[Stored data entries]
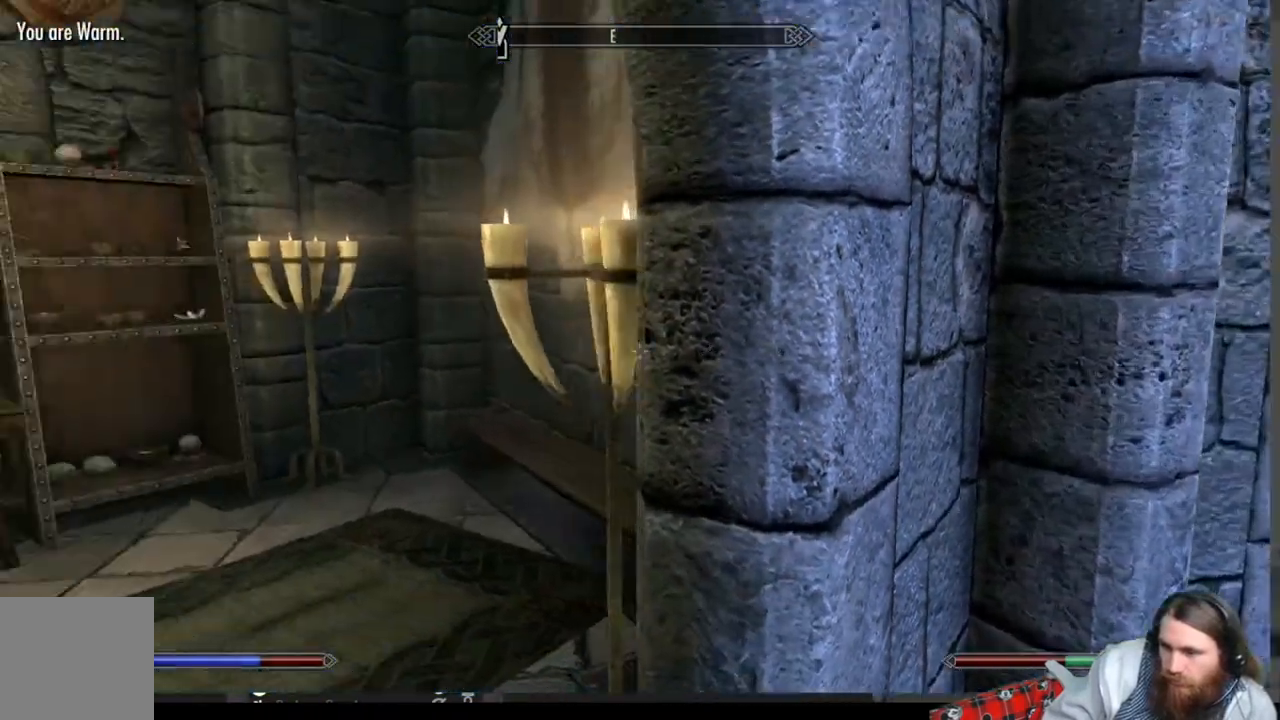
{"buttons": [], "left_stick": "up", "right_stick": "down", "events": [[283, "right_stick", "center"], [317, "left_stick", "up"], [450, "right_stick", "down"]]}
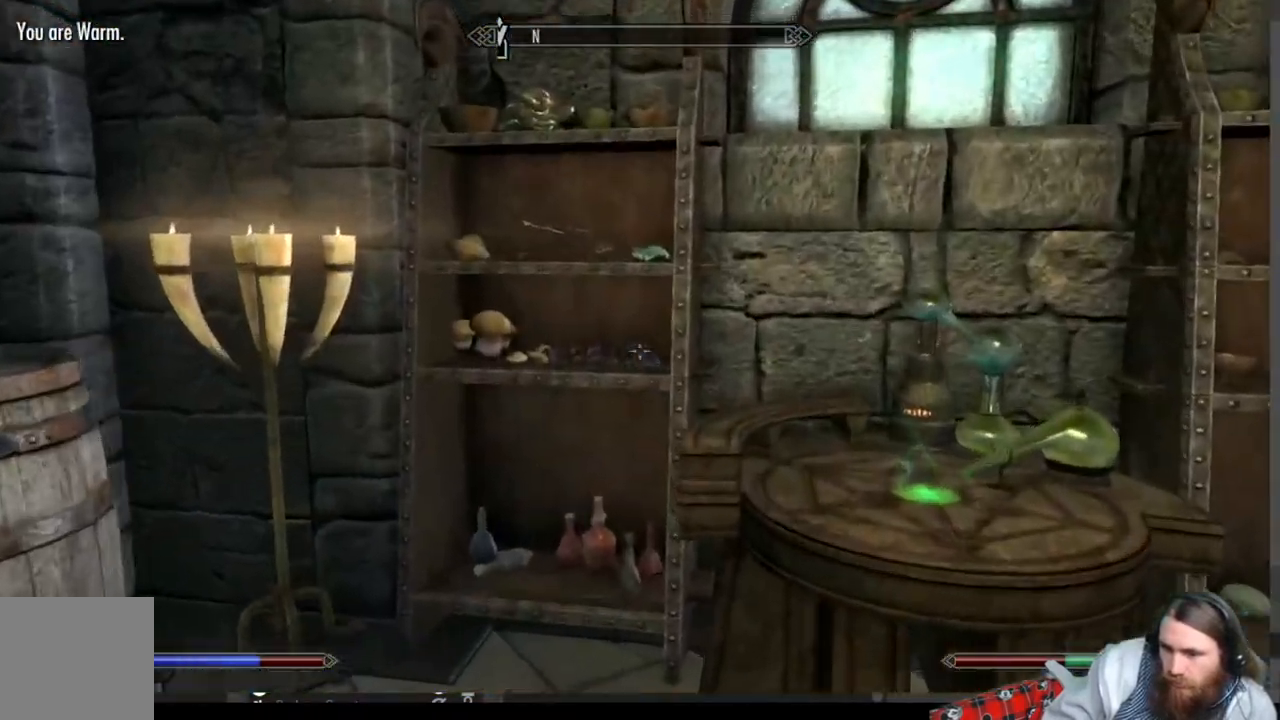
{"buttons": [], "left_stick": "up", "right_stick": "down-right", "events": [[100, "right_stick", "center"], [250, "L3", "down"], [383, "L3", "up"], [417, "right_stick", "down-right"]]}
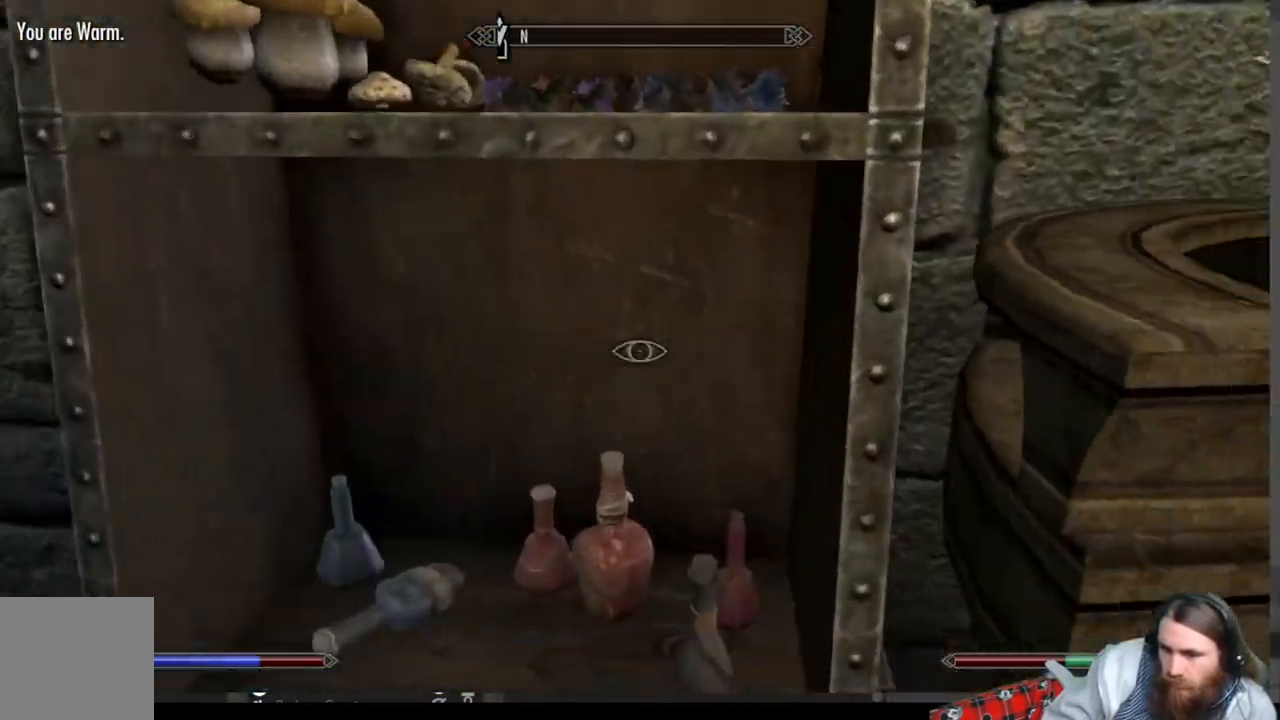
{"buttons": [], "left_stick": "center", "right_stick": "center", "events": [[83, "left_stick", "center"], [83, "right_stick", "center"], [200, "left_stick", "down-left"], [333, "right_stick", "down"], [383, "left_stick", "center"], [483, "right_stick", "center"]]}
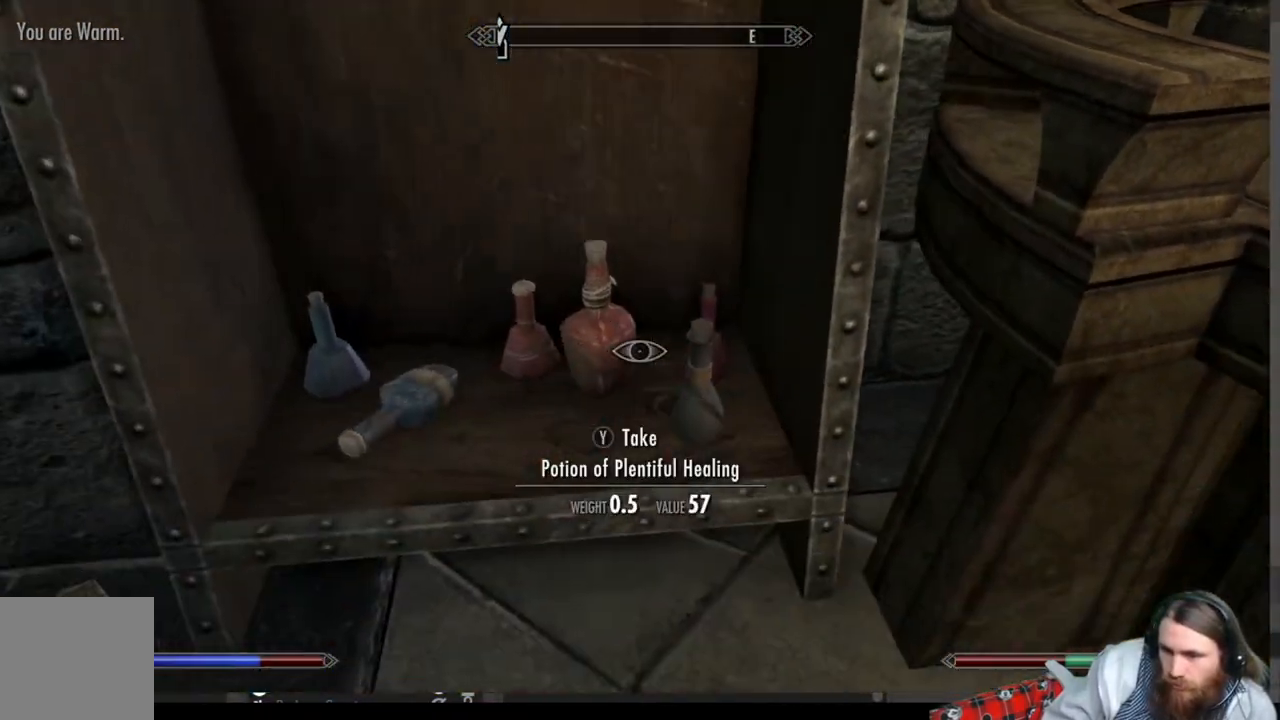
{"buttons": [], "left_stick": "center", "right_stick": "center", "events": [[283, "left_stick", "left"], [400, "left_stick", "center"]]}
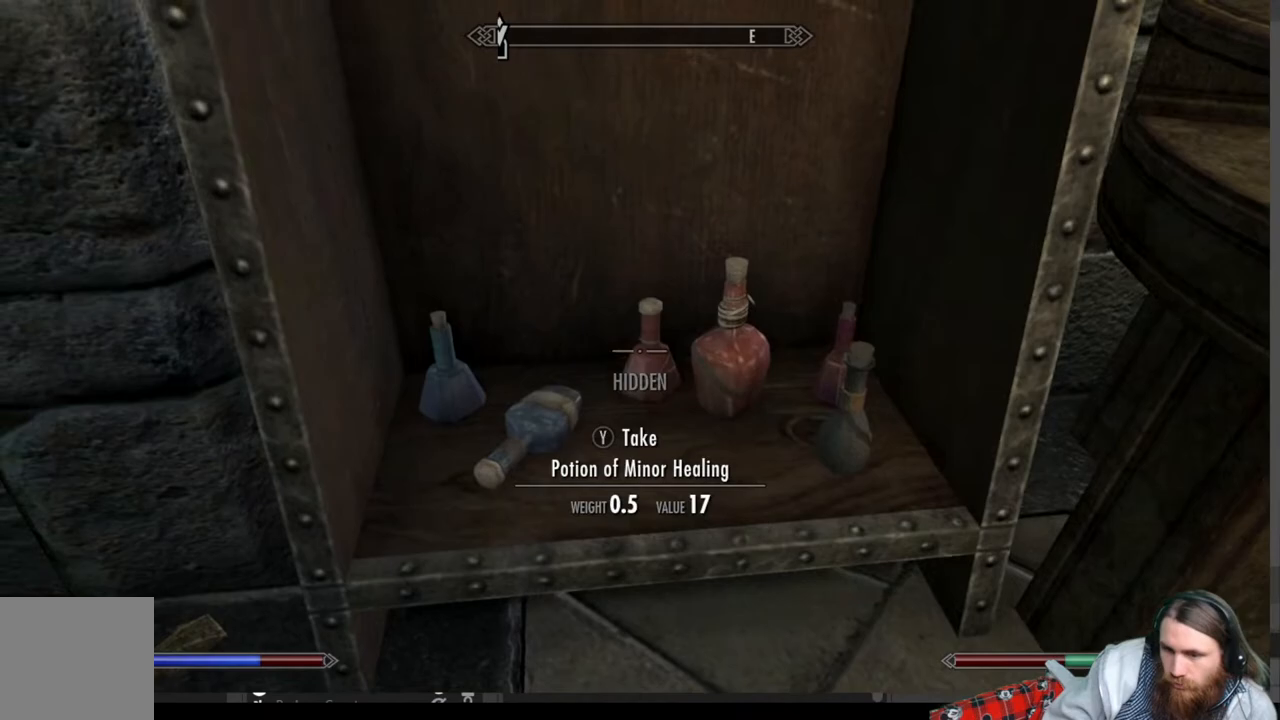
{"buttons": [], "left_stick": "center", "right_stick": "center", "events": [[333, "left_stick", "right"], [450, "left_stick", "center"]]}
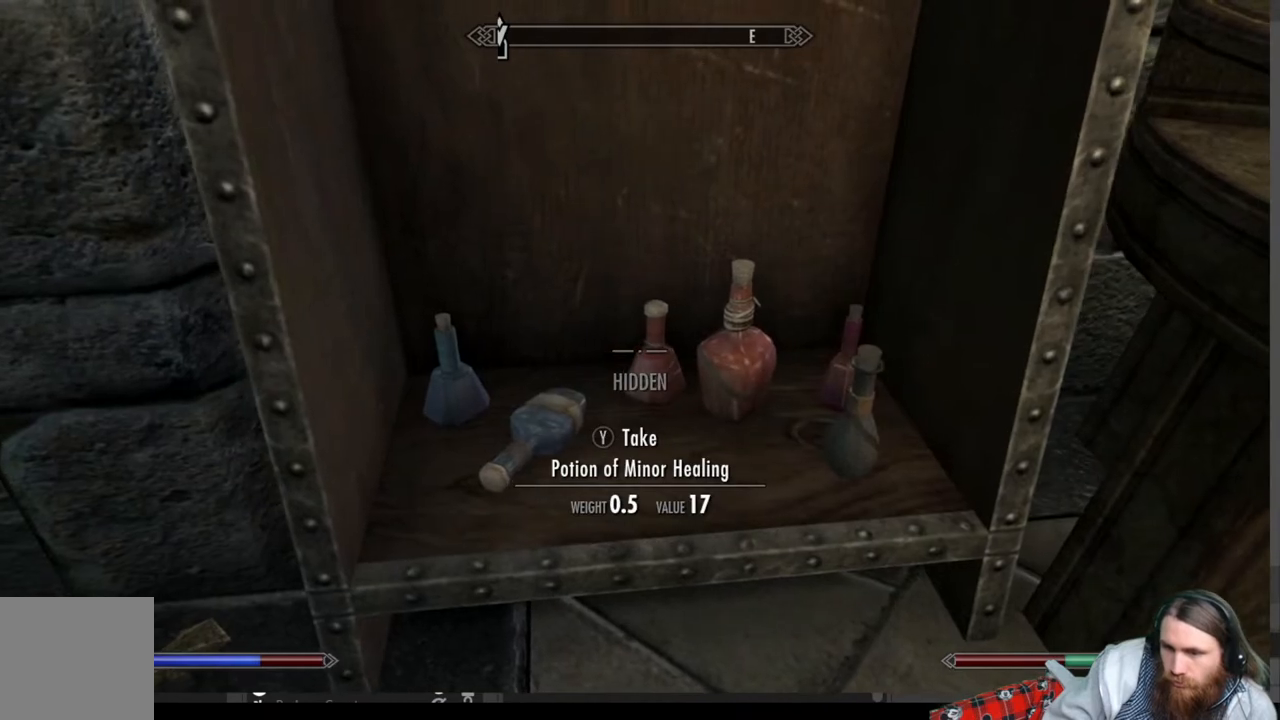
{"buttons": [], "left_stick": "right", "right_stick": "center", "events": [[183, "Y", "down"], [300, "Y", "up"], [367, "left_stick", "right"]]}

▶ _Work request_
With the pictures set aside, please write out all of the records above exactly.

▶ _Solved problem_
{"buttons": [], "left_stick": "up", "right_stick": "down", "events": [[283, "right_stick", "center"], [317, "left_stick", "up"], [450, "right_stick", "down"]]}
{"buttons": [], "left_stick": "up", "right_stick": "down-right", "events": [[100, "right_stick", "center"], [250, "L3", "down"], [383, "L3", "up"], [417, "right_stick", "down-right"]]}
{"buttons": [], "left_stick": "center", "right_stick": "center", "events": [[83, "left_stick", "center"], [83, "right_stick", "center"], [200, "left_stick", "down-left"], [333, "right_stick", "down"], [383, "left_stick", "center"], [483, "right_stick", "center"]]}
{"buttons": [], "left_stick": "center", "right_stick": "center", "events": [[283, "left_stick", "left"], [400, "left_stick", "center"]]}
{"buttons": [], "left_stick": "center", "right_stick": "center", "events": [[333, "left_stick", "right"], [450, "left_stick", "center"]]}
{"buttons": [], "left_stick": "right", "right_stick": "center", "events": [[183, "Y", "down"], [300, "Y", "up"], [367, "left_stick", "right"]]}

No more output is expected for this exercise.